The only other major new feature in HDD’s music system is “My Jukebox,” which is designed to let you create playlists while you sit at the TV. We didn’t find it especially exciting; unlike the iPod’s On-The-Fly Playlists, which can select entire directories at once, My Jukebox only lets you select one song at a time, and loses the list when the unit is powered off. DLO’s manual suggests that My Jukebox was designed to select multiple songs at once, but we couldn’t get it to work. We’d have much preferred a Now Playing option on the main menu to My Jukebox.
Another addition to the system is a collection of 10 language options: English, Chinese (simplified and traditional), Dutch, French, German, Italian, Japanese, Korean, and Spanish are all built into the menu system, and selectable from a settings menu. Everything here seemed to work just fine.
As a final testing note, HomeDock Deluxe’s iPod pass-through sound and video quality haven’t changed much from its predecessor: video is basically problem-free, but sound isn’t quite up to the levels of Apple’s standard iPod Universal Dock. Without proper user tuning via the remote, the sound can be a bit “hot,” with noticeable distortion across the range, particularly in bass, and a hiss-like base level of noise when nothing’s playing. To reduce the distortion, you’ll need to turn down the dock’s volume to match your TV or stereo.
Our big picture opinion of HomeDock Deluxe is more complicated than it should have been: despite the fact that we have serious misgivings about the $150 price tag for a device of this sort, and ultimately do not feel that users should have to pay such a premium for on-TV menu navigation, DLO’s new additions were generally positive enough to make HomeDock Deluxe slightly more recommendable in our view than Griffin’s aforementioned TuneCenter - a competing product that has not been updated with comparable features.

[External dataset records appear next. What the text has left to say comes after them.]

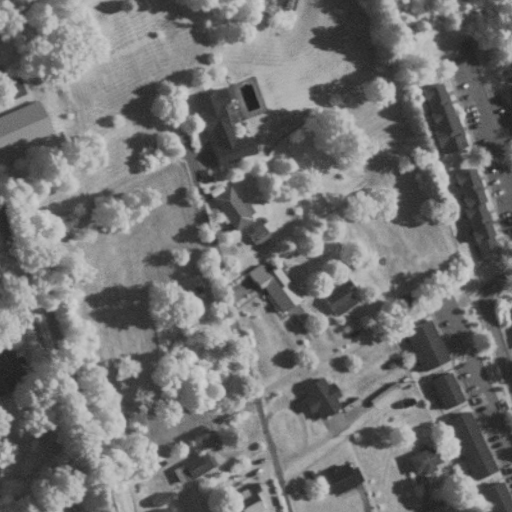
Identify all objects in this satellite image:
building: (510, 92)
building: (438, 116)
building: (217, 128)
building: (230, 207)
building: (473, 213)
building: (255, 234)
building: (271, 286)
building: (337, 296)
road: (234, 322)
building: (421, 344)
road: (60, 360)
building: (6, 368)
building: (442, 389)
building: (317, 396)
road: (471, 417)
building: (466, 444)
building: (420, 459)
building: (186, 468)
building: (339, 477)
road: (498, 490)
building: (245, 498)
building: (493, 498)
road: (426, 507)
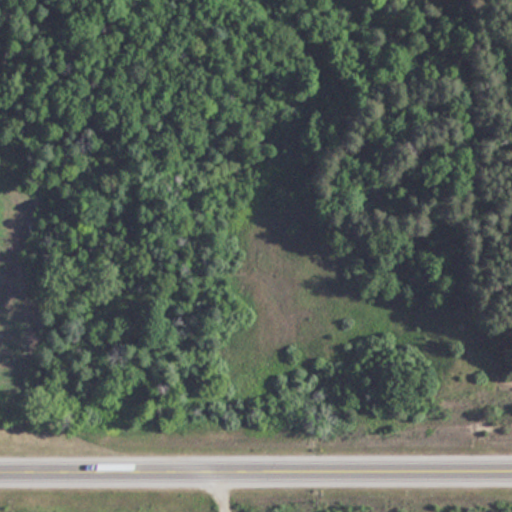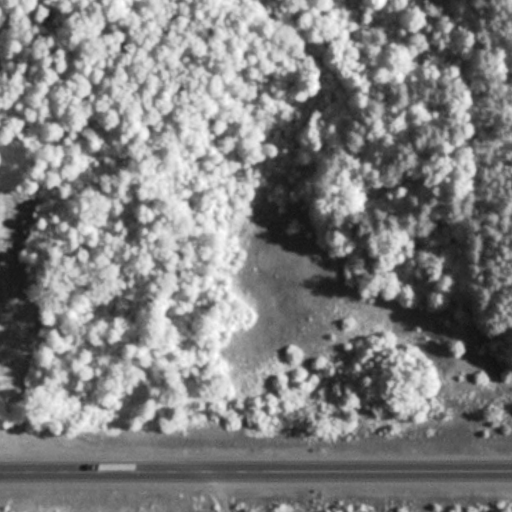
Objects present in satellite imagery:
park: (269, 232)
road: (256, 467)
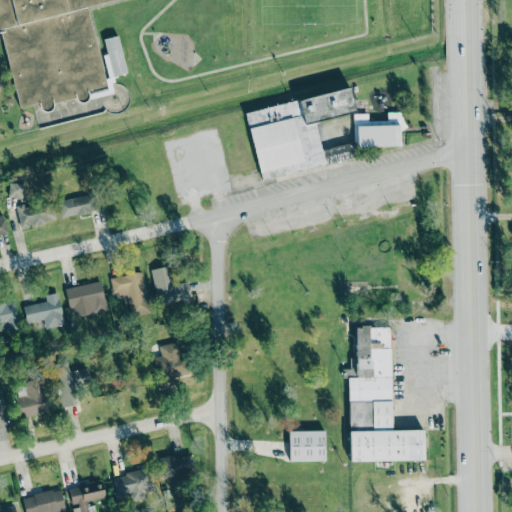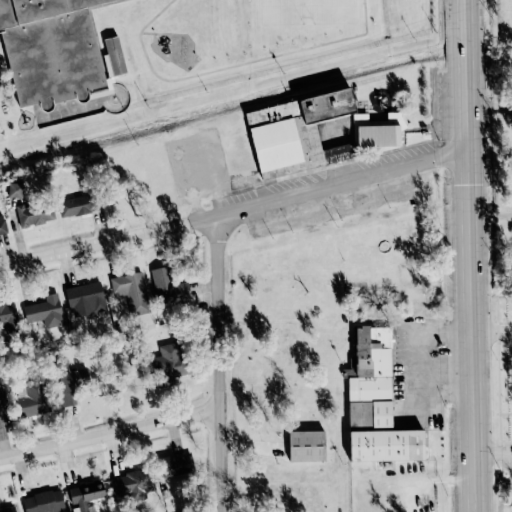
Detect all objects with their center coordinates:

But ultimately, the sloppiness in the “version 2.0.0” interface - display and remote issues, plus less impressive execution of features than what’s shown in Deluxe’s packaging - takes Deluxe down at least a notch, as some users will be disappointed that it doesn’t do what it’s advertised to do, at least as well as it should. In its worst moments, it feels like a good product that wasn’t quite finished when it left the factory, and really deserves yet another round of polishing, but in its best moments, it delivers a more convenient iPod-to-AV system experience than any alternative we’ve yet tested. While we hope that DLO will fix these issues, our rating has to be based upon what’s actually been delivered and tested: a B+ product with B- execution.